• **Exercise brief**
Scan the data below for lines holding the word "права", and copy each line found.

Page-level text extractions
..........

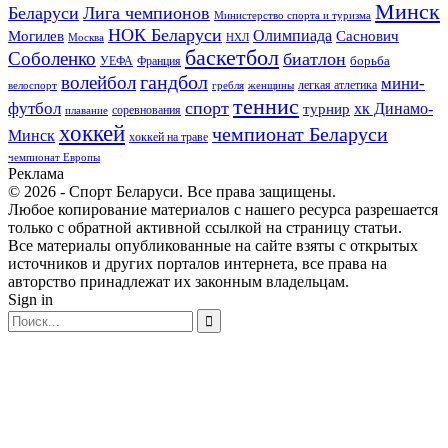
Минск
Беларуси
Лига чемпионов
Министерство спорта и туризма
НОК Беларуси
Олимпиада
Могилев
Саснович
Москва
НХЛ
баскетбол
Соболенко
биатлон
борьба
УЕФА
Франция
гандбол
волейбол
мини-
легкая атлетика
гребля
женщины
велоспорт
теннис
спорт
футбол
хк Динамо-
турнир
соревнования
плавание
хоккей
чемпионат Беларуси
Минск
хоккей на траве
чемпионат Европы
Реклама
© 2026 - Спорт Беларуси. Все права защищены.
Любое копирование материалов с нашего ресурса разрешается
только с обратной активной ссылкой на страницу статьи.
Все материалы опубликованные на сайте взяты с открытых
источников и других порталов интернета, все права на
авторство принадлежат их законным владельцам.
Sign in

..........

• **Problem solution**
© 2026 - Спорт Беларуси. Все права защищены.
источников и других порталов интернета, все права на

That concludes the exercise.